The article about using shift registers for reconfiguration, (Kawai, Yamaguchi, Yasunaga, Glette, & Torresen, 2008), mentions that the flash has reconfiguration issues due to needing the pattern already configured for storage. The authors never explain why this is the case, and why their method of reconfiguring the shift registers could not be used to reconfigure flash. It seems as though a hybrid of the two methods could be used to obtain speed of detection and speed of reprogramming.

In (Hsiao, Yeh, Huang, & Fu, 2009), the authors focused on false positive detection. Unfortunately, the authors focused on a single source of error and forgot about many others, namely other vehicles and variable driving types. As a result their solution only succeeded to prove that their system worked in basic driving situations.

## V. Conclusion

All articles that were examined showed that there is a benefit of using FPGAs for object detection in images. The same filter techniques and detection can also be applied to sound. Several articles are available on the filtering and detection of specific sounds.
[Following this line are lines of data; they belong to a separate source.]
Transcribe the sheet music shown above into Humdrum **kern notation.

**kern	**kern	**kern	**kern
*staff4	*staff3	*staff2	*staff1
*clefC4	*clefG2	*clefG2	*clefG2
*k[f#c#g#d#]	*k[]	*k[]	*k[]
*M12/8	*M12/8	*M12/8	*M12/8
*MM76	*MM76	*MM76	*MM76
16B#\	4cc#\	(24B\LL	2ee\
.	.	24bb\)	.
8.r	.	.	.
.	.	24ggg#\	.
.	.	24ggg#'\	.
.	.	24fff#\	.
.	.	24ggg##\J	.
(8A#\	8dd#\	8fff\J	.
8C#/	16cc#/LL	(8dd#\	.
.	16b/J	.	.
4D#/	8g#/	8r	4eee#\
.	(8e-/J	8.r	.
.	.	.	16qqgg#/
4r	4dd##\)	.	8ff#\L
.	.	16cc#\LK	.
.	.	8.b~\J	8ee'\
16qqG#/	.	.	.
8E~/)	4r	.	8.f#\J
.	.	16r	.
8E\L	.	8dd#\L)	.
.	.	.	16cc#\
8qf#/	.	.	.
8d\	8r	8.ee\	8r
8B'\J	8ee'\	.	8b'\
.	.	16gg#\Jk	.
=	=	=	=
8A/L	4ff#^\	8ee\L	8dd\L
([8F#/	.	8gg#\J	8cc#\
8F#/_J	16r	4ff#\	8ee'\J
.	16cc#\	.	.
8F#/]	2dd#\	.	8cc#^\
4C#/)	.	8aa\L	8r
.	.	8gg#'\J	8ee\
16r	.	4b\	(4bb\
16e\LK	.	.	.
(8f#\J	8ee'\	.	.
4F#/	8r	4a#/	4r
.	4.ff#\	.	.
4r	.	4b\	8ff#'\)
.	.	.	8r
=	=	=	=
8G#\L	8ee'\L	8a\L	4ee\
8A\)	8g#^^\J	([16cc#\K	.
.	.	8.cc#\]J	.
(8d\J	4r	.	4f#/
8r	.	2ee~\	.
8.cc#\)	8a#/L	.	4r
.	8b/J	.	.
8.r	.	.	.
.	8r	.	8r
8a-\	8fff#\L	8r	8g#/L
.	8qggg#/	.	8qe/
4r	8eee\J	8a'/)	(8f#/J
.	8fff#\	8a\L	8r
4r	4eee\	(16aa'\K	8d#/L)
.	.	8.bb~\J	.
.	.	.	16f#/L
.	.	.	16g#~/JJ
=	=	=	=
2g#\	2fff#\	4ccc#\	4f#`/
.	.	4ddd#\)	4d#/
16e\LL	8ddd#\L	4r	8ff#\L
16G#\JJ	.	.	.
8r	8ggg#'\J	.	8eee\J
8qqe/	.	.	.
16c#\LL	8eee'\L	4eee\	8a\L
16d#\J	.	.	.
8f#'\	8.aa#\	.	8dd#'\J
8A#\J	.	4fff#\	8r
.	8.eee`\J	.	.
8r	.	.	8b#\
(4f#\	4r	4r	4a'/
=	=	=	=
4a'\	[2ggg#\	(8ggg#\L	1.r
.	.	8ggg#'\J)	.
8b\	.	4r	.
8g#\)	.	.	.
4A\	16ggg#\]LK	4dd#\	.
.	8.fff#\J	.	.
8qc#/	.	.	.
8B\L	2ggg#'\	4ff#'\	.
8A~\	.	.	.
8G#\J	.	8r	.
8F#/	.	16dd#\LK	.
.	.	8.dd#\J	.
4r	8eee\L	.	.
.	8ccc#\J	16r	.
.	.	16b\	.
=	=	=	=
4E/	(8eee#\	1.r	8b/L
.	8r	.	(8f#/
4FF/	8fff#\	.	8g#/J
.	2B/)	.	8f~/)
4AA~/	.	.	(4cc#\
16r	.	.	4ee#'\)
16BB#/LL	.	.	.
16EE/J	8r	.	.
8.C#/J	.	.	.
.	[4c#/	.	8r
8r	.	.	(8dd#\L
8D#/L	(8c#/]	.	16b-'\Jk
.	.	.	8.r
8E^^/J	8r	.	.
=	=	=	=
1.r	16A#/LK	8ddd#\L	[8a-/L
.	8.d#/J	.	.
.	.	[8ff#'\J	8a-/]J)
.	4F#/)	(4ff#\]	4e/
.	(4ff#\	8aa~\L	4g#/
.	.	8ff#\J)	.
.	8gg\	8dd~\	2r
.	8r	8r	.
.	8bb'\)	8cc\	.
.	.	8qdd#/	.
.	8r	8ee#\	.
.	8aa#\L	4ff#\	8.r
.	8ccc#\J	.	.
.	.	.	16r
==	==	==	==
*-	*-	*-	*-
Different techniques were used in these articles to increase speed and accuracy of object detection in FGPAs. Speed could be achieved by performing operations in parallel or through simplification (like taking a 2-D filter and making it into multiple 1-D filters that are combined at the end). Accuracy can be improved by applying different types and levels of filters. However, with changing conditions the filters have to be adapted to the situation to avoid the loss of data.

Deployment of FPGAs to consumer devices could increase in the future as the speed, size, and power consumption of the devices improves. Consumers continually want devices that are faster and can last longer running on battery power (i.e. cell phones). Even with the current FPGA technology, real-time detection of objects was achievable.

## VI. References

- [1] Harinarayan, R., Pannerselvam, R., Mubarak Ali, M., & Tripathi, D. K. (2011). Feature extraction of Digital Aerial Images by FPGA based implementation of edge detection algorithms. *Emerging Trends in Electrical and Computer Technology (ICETECT), 2011 International Conference on,* 631-635.
- [2] Hsiao, P.-Y., Yeh, C.-W., Huang, S.-S., & Fu, L.-C. (2009). A Portable Vision-Based Real-Time Lane Departure Warning System: Day

and Night. Vehicular Technology, IEEE Transactions on, 2089-2094.

- [3] Jain, T., Bansod, P., Kushwah, C., & Mewara, M. (2010). Reconfigurable Hardware for Median Filtering for Image Processing Applications. *Emerging Trends in Engineering and Technology (ICETET), 2010 3rd International Conference on*, 172-175.
- [4] Kawai, H., Yamaguchi, Y., Yasunaga, M., Glette, K., & Torresen, J. (2008). An adaptive pattern recognition hardware with on-chip shift register-based partial reconfiguration. *ICECE Technology, 2008. FPT 2008. International Conference on,* 169-176.
- [5] Koo, J., Kim, T., Dong, S., & Lee, C. (2002). Development of FPGA Based Adaptive Image Enhancement Filter System Using Genetic Algorithms. Evolutionary Computation, 2002. CEC '02. Proceedings of the 2002 Congress on , 1480-1485.
- [6] Li, Y., Yao, Q., Tian, B., & Xu, W. (2011). Fast double-parallel image processing based on FPGA. Vehicular Electronics and Safety (ICVES), 2011 IEEE International Conference on, 97-102.
- [7] Yigang, W., Yanguang, L., Zhuoyuan, W., Shengli, F., & Jialin, C. (2008). A Low Complexity and High Performance Real-Time Algorithm of Detecting and Tracking Circular Shape in Hole-Punching Machine. *Intelligent System and Knowledge Engineering, 2008. ISKE 2008. 3rd International Conference on*, 604-608.